A handful of preservation groups have joined together to save the Rock Island County Courthouse by filing a lawsuit.

ROCK ISLAND, Illinois -- A handful of preservation groups have joined together to save the Rock Island County Courthouse by filing a lawsuit.

The lawsuit names the Rock Island County Public Building Commission (PBC) and the Rock Island County Board.

Click here to see the lawsuit. 

The courthouse has been a point of contention for years, with groups of people fighting to keep it as others, including Rock Island County Chief Judge Walter Braud, push to raze it.

The lawsuit claims the PBC and the county board are moving forward with the demolition in an illegal way, not complying with the Illinois State Historic Resources Preservation Act and violating the Illinois Public Building Commission Act.

Related: City of Rock Island won’t grant permit to demolish historic county courthouse without state approval

"Additionally, the lawsuit takes issue with the PBC's intention to use bonds that were issued exclusively for the Justice Center Annex to be illegally reallocated for the courthouse demolition," said a statement from Kaitlyn McAvoy, the communications manager with Landmarks Illinois.  Landmarks Illinois is a historic preservation advocacy nonprofit that's listed as a plaintiff in the lawsuit.
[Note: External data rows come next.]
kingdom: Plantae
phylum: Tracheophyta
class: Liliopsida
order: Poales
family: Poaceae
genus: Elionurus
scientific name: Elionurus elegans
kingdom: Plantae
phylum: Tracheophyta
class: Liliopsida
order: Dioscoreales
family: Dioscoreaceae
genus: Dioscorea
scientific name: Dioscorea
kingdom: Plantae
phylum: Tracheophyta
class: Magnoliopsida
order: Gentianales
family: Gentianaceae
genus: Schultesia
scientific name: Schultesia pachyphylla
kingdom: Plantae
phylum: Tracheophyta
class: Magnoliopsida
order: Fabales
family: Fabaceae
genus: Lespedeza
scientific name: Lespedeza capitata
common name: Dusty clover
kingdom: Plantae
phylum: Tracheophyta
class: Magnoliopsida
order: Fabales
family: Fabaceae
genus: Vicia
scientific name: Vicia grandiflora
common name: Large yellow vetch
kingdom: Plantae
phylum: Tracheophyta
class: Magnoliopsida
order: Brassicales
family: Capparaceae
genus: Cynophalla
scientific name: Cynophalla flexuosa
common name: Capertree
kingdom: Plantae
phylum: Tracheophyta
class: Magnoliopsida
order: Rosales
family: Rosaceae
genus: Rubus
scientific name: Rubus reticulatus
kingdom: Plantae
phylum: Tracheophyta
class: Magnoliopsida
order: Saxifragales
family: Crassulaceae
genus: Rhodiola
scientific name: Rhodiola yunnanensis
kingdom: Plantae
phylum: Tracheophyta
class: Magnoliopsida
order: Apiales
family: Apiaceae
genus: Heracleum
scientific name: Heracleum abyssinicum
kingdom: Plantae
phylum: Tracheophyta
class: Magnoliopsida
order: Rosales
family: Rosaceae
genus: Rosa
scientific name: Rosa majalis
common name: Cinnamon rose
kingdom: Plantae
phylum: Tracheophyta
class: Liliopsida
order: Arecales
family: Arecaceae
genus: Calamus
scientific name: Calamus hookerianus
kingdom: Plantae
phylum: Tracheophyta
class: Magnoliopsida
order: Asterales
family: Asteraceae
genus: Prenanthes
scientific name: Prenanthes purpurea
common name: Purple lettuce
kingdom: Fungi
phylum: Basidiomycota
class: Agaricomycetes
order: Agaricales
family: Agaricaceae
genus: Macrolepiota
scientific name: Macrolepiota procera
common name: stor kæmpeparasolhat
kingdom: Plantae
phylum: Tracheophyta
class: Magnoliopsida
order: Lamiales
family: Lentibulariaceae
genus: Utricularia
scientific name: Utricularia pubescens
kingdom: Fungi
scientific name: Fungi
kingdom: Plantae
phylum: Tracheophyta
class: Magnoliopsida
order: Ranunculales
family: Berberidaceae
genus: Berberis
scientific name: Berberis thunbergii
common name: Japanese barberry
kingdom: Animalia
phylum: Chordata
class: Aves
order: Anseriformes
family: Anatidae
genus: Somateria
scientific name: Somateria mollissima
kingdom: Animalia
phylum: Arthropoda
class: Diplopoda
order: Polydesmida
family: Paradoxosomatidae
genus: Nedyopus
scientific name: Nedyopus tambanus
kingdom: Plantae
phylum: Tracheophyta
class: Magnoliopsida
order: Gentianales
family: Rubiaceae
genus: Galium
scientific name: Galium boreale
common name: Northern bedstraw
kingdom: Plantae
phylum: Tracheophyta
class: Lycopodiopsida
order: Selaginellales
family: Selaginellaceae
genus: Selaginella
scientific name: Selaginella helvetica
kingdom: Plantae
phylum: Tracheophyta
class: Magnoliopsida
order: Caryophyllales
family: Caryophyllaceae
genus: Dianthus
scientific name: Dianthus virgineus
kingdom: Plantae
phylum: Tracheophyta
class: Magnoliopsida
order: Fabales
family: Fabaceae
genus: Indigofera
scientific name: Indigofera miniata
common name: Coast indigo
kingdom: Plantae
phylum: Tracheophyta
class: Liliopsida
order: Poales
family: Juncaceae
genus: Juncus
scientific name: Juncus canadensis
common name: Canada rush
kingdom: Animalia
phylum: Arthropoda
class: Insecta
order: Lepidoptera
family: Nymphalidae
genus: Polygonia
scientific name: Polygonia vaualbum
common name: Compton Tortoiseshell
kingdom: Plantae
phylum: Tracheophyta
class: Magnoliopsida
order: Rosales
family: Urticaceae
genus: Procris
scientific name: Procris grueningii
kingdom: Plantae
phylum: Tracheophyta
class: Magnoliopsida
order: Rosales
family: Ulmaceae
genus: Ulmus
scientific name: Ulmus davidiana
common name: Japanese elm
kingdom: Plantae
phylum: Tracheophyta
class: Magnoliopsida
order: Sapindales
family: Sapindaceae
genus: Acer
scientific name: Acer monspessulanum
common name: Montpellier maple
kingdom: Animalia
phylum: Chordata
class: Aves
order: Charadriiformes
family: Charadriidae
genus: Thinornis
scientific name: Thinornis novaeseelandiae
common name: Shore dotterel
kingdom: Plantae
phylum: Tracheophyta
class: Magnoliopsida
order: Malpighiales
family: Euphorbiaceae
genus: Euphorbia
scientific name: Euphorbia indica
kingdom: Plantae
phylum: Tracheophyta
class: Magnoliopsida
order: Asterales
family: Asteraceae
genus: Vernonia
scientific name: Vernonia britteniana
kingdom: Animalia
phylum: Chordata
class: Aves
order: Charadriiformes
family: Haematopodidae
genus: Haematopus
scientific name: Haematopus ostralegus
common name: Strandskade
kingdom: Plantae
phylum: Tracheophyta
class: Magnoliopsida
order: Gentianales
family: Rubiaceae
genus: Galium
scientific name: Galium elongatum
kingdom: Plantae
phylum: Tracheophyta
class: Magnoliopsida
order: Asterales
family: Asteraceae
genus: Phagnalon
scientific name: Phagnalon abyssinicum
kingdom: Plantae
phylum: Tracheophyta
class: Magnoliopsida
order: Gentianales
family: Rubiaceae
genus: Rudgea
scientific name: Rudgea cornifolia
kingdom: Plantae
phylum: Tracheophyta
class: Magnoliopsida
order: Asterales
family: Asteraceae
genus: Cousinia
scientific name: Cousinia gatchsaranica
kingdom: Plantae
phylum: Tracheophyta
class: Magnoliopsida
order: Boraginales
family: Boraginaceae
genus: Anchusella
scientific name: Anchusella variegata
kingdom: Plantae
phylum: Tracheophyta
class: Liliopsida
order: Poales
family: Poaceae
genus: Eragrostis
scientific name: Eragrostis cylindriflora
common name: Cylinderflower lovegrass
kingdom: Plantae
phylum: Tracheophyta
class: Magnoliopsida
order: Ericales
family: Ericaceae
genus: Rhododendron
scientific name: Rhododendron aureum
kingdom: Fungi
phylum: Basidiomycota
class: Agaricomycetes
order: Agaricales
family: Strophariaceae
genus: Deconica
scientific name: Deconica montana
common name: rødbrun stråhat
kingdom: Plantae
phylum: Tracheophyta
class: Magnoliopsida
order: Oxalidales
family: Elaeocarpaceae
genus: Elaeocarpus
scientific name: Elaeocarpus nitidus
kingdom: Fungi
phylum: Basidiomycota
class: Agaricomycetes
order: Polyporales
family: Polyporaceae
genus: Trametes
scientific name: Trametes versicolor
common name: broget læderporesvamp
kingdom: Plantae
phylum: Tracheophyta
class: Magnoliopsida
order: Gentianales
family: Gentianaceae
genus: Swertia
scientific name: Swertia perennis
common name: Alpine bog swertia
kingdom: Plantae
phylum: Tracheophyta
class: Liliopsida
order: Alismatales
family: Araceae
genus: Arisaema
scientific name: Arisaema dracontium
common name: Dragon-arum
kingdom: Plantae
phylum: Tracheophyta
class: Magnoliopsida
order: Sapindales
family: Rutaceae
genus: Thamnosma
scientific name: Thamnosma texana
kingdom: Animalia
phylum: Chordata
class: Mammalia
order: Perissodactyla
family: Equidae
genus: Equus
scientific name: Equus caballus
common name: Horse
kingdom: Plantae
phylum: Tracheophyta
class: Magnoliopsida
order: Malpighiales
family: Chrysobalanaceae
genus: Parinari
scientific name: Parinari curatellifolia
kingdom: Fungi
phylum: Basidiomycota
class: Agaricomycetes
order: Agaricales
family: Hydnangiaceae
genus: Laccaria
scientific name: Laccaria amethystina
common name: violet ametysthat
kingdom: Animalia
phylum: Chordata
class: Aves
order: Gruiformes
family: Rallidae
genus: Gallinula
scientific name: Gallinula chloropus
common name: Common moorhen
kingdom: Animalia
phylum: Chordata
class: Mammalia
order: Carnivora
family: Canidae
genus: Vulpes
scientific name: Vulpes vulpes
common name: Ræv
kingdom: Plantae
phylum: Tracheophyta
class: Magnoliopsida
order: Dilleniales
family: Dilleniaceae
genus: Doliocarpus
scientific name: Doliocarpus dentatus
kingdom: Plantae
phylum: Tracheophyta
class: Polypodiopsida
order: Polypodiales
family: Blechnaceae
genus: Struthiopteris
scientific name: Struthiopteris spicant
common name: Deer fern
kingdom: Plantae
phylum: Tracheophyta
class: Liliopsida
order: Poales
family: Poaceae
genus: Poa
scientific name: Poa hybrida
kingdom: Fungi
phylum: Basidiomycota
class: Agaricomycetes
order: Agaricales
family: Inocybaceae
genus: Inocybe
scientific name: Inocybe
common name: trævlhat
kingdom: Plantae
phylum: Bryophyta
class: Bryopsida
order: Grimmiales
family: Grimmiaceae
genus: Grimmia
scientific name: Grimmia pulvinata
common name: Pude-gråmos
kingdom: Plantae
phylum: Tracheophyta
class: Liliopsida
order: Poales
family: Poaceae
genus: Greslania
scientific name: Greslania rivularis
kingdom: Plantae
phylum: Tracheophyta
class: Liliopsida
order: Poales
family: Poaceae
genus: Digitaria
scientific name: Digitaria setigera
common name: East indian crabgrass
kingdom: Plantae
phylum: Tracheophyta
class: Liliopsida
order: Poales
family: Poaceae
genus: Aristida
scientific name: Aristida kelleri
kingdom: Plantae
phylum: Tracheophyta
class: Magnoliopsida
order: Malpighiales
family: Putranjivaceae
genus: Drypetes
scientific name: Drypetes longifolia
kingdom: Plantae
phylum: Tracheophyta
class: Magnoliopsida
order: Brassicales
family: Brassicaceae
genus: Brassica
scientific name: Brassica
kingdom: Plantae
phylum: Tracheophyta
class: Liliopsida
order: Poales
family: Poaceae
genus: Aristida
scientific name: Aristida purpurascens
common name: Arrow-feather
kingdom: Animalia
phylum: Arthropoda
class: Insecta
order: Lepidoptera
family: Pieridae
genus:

Judge Braud filed a court order in late January 2019 that ordered the immediate demolition of the courthouse.  The order stated that the building's condition posed "a real and present danger to the 1,000 persons per week that enter the newly constructed Annex," which is right next door to the courthouse.   He also cited that there was "no just cause or legal reasons" to delay the demolition.

Click here to see the full court order.

The courthouse has been around since 1896, and according to Landmarks Illinois, is eligible for a spot on the National Register of Historic Places.

The lawsuit is seeking a compromise with the PBC and county board.  McAvoy said Landmarks Illinois would like to see them work with area preservation agencies to "find a reuse for the historic courthouse building."  Their argument states that finding a new purpose for the courthouse would take away demolition costs, create new jobs and put the building on the tax roll.

Landmarks Illinois joined the following groups in the lawsuit: National Trust for Historic Preservation, Rock Island Preservation Society, Moline Preservation Society, Broadway Historic District Association and Fred Shaw, a Rock Island Justice Center bondholder.